Il serait tout à fait incongru que des dispositions légales et leur mesure d’applications viennent préciser les catégories de professionnels qui peuvent délivrer des produits et que l’arrêté qui fixe la liste des produits et prestations remboursés, vienne modifier ces conditions de délivrance pour limiter le remboursement à certains produits en fonction de la nature du professionnel qui le délivre au patient.

C’est pourtant ce que semble affirmer les juges du Conseil d’Etat, qui considèrent que la LPP précise les modalités de délivrance des orthèses en série et que le respect des conditions de délivrance fixées par la LPP conditionne leur remboursement.

Il convient alors de consulter les modalités de délivrance fixées par la LPP concernant les orthèses en série et plus particulièrement la partie du chapitre 1er de son titre II, consacré aux « orthèses (ex-petit appareillage) », intitulée « généralités » citée dans la décision n° 446506 au considérant 6.

« Chapitre 1 : Orthèses (ex-petit appareillage)

Généralités

Le prix de vente au public doit être conforme à la réglementation en vigueur.

La prise en charge des produits inscrits aux paragraphes A, D et E du présent chapitre est subordonnée à l’apposition sur leur conditionnement d’une étiquette détachable autocollante à appliquer sur le volet de facturation ou, à défaut, pour les produits sur mesure, à la délivrance d’une facture, adressées aux organismes de prise en charge et comportant les mentions suivantes :

  • le nom du produit ;
  • le nom du fabricant ;
  • le nom du distributeur ;
  • la désignation générique du produit ;
  • le numéro de code complet (chiffres et lettres) de la nomenclature ;
  • le tarif de responsabilité ;
  • s’il y a lieu, le prix de vente maximal public conseillé. Le distributeur final mentionne le prix de vente public (TTC).


Les conditions de prescription des produits inscrits au présent chapitre doivent être conformes à la réglementation en vigueur.

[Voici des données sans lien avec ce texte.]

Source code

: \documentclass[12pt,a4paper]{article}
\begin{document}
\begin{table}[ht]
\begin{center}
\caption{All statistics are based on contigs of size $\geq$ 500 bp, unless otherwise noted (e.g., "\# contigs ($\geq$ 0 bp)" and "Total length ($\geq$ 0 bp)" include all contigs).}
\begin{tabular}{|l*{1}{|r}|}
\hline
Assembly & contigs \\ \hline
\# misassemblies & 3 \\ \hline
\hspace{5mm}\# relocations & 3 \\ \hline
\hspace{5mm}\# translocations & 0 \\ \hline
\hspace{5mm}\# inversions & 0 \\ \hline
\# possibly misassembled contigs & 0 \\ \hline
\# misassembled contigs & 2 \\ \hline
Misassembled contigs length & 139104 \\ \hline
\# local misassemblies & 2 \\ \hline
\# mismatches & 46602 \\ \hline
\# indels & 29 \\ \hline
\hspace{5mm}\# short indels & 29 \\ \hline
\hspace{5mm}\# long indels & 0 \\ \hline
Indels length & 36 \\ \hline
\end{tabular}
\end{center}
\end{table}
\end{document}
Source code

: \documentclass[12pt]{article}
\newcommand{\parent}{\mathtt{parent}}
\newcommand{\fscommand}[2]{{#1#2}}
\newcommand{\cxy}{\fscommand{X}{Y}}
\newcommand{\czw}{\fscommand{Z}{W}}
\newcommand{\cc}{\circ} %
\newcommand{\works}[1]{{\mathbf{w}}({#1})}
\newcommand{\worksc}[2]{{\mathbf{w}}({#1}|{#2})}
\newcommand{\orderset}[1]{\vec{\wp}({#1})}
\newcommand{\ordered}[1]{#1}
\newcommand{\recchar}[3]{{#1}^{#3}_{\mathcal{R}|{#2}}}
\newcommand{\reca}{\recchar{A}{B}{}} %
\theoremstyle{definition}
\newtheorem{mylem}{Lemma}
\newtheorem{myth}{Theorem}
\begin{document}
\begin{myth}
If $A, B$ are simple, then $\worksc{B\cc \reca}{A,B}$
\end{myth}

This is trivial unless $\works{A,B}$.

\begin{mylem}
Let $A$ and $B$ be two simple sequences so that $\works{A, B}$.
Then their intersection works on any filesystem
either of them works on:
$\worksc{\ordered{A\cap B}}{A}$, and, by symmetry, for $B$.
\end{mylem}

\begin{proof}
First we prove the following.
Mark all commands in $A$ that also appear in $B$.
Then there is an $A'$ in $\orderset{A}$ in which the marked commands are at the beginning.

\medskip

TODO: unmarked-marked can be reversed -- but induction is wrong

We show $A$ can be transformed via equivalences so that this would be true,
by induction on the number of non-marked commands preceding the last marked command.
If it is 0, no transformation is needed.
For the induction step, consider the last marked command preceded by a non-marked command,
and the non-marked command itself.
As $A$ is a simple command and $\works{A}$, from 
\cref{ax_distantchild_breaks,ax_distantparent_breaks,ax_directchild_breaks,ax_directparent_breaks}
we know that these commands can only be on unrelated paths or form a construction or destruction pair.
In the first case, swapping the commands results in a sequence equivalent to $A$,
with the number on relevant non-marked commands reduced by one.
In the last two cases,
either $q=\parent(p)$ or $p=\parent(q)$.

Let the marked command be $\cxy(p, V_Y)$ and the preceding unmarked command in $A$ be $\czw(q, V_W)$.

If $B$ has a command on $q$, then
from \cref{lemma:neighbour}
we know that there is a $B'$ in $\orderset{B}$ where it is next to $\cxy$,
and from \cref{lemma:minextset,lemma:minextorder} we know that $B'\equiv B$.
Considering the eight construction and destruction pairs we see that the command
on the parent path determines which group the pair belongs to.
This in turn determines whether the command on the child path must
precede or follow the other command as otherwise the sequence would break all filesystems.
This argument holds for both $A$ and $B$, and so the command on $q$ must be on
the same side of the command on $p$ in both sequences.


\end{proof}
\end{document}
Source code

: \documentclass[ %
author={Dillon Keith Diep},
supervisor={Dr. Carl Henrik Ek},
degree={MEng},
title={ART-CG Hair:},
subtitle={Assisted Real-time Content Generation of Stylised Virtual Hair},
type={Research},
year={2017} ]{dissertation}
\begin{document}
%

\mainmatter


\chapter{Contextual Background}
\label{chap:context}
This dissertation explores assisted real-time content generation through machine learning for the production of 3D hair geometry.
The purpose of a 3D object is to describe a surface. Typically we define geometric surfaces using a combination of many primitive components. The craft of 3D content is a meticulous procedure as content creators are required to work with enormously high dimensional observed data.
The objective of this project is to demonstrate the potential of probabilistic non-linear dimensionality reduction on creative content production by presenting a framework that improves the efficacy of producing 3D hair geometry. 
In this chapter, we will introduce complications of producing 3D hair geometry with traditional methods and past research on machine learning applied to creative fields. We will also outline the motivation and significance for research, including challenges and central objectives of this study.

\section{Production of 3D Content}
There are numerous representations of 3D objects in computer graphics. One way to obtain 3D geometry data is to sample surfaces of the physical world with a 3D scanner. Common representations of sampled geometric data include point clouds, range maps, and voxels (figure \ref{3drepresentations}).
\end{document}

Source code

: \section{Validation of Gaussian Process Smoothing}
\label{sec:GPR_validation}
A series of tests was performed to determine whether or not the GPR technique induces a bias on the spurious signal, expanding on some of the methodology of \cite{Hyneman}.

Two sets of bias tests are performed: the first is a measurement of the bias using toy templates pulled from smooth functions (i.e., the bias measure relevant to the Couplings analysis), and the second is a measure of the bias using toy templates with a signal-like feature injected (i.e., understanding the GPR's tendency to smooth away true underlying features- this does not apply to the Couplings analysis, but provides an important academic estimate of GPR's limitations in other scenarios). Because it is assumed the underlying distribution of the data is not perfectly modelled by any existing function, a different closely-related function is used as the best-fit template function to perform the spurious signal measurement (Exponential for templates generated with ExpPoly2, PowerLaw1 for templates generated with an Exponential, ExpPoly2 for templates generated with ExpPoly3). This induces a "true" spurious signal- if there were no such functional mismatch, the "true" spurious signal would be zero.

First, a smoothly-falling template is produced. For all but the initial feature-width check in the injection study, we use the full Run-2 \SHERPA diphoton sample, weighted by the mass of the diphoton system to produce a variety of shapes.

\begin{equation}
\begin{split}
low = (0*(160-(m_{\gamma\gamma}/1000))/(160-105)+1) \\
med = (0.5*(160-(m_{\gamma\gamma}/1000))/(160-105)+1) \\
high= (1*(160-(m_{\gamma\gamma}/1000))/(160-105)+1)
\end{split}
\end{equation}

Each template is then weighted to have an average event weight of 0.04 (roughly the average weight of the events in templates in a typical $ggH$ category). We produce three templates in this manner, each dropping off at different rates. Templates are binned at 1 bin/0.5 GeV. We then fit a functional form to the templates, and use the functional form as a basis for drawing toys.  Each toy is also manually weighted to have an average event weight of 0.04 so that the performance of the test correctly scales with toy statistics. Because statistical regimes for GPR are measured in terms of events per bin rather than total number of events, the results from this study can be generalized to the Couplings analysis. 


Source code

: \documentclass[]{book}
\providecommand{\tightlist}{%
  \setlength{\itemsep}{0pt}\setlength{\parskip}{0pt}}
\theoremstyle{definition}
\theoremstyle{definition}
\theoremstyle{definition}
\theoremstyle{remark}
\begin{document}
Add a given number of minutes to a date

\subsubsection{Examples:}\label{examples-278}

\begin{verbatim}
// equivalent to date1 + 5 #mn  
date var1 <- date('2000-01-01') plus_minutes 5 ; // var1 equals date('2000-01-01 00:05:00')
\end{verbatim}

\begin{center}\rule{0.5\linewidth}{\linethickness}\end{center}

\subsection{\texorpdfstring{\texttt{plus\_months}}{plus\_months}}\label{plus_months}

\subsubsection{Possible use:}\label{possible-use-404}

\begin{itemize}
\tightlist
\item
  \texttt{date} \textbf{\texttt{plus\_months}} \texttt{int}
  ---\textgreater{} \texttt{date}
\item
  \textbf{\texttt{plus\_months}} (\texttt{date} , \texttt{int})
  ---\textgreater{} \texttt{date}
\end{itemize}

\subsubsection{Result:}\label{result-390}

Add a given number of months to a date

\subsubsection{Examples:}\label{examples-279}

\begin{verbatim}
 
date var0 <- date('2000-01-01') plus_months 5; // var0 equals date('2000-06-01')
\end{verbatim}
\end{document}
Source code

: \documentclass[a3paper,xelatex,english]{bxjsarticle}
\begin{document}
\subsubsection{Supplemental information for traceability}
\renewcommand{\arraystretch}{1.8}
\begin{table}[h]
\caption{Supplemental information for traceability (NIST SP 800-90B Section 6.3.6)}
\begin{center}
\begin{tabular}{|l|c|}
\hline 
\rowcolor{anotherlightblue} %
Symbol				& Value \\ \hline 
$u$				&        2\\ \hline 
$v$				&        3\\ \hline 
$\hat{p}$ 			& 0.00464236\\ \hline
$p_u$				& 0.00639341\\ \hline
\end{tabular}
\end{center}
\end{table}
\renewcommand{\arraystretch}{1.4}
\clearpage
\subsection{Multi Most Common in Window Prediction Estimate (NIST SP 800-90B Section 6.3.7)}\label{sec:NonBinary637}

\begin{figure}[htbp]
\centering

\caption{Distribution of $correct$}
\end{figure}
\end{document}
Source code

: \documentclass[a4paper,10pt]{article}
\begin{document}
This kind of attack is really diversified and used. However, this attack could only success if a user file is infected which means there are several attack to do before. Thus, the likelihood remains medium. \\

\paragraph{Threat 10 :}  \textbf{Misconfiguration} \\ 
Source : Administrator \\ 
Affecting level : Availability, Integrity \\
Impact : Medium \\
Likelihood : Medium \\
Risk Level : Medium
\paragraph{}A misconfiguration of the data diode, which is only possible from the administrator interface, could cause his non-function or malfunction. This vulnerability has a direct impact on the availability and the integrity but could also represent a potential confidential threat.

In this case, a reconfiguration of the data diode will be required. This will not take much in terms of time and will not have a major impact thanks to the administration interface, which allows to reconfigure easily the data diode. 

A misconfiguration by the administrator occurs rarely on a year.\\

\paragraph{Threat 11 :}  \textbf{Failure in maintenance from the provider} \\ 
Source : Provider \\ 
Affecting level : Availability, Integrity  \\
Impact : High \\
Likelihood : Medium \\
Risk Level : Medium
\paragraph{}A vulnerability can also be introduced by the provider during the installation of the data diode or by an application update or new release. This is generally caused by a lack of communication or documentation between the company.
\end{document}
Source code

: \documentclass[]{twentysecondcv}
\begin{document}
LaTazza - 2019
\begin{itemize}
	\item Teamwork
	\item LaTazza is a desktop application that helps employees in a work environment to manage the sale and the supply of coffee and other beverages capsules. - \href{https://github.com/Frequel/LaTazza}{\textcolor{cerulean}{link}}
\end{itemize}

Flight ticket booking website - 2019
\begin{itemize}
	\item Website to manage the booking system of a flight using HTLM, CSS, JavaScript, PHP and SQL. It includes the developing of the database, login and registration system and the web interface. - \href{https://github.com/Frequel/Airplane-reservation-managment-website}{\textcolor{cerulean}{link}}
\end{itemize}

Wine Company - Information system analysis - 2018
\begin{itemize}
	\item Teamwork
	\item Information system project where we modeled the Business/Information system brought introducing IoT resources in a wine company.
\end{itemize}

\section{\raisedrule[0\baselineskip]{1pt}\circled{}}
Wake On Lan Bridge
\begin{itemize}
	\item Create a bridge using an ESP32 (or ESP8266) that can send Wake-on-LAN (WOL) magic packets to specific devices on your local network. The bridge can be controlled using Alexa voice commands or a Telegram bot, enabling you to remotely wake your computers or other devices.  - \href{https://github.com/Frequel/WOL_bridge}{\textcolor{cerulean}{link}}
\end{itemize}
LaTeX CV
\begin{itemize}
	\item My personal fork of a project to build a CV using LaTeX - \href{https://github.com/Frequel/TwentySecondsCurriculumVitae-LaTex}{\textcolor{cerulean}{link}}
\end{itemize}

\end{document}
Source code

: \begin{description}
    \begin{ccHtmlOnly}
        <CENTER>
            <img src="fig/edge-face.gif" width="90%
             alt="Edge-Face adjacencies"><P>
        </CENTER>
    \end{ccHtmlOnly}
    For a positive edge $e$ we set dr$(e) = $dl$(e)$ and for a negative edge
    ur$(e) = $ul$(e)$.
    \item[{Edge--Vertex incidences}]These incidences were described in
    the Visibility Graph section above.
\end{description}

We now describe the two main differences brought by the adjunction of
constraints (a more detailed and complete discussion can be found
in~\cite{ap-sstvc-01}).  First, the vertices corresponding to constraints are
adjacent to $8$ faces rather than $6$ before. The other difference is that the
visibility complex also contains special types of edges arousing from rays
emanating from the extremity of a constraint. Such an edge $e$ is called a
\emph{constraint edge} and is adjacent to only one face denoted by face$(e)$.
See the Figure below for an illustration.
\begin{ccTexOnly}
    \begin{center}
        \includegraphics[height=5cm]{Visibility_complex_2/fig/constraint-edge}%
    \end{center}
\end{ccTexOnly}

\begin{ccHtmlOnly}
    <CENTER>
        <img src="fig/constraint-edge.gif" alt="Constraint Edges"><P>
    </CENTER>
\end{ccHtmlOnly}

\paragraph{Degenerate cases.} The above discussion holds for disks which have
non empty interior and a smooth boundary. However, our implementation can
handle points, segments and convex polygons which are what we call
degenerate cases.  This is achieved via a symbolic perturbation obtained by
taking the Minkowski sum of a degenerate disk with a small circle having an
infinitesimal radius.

Les conditions d’exercice des professionnels doivent être conformes à la réglementation en vigueur. »

Force est de constater que la LPP, au niveau des généralités relatives aux orthèses, n’apporte aucune précision sur les modalités de délivrance de ces orthèses !

Tout au plus, comme le souligne le considérant 6, la LPP indique que « les conditions d’exercice des professionnels doivent être conformes à la réglementation en vigueur ».

Cela signifie seulement que les personnes délivrant des orthèses doivent respecter leurs règles d’exercice professionnelles, s’agissant notamment des professions réglementées, et, le cas échéant lorsqu’elles existent, les règles de délivrance fixées par la réglementation en vigueur qui leur seraient applicables.

 

Le remboursement de ces orthèses en série doit être maintenu

Or ces règles de délivrance existent et ont été rappelés par le Conseil d’Etat qui conclue en l’absence d’exclusivité de la délivrance d’orthèses de série par les orthoprothésistes, podo-orthésistes et orthopédistes-orthésistes.

Du fait de cette absence d’exclusivité, cela induit que d’autres professionnels sont légalement habilités à délivrer ces produits. Par voie de conséquences tous les produits délivrés par ces autres professionnels, légalement habilités (car autorisés du fait de l’absence de règles interdisant ou restreignant une telle délivrance), ouvrent droit à remboursement.

Le directeur général de la Caisse nationale de l’assurance maladie était donc tout à fait légitime à rembourser des orthèses de série délivrées par les professionnels autres que les orthoprothésistes, podo-orthésistes et orthopédistes-orthésistes.

Dorénavant, un refus de sa part, quand bien celui-ci serait fondé sur la décision du Conseil d’Etat du 14 mars 2022, constituerait un acte susceptible de faire l’objet d’un recours judiciaire du fait de la méconnaissance des règles relatives à la délivrance de ces produits.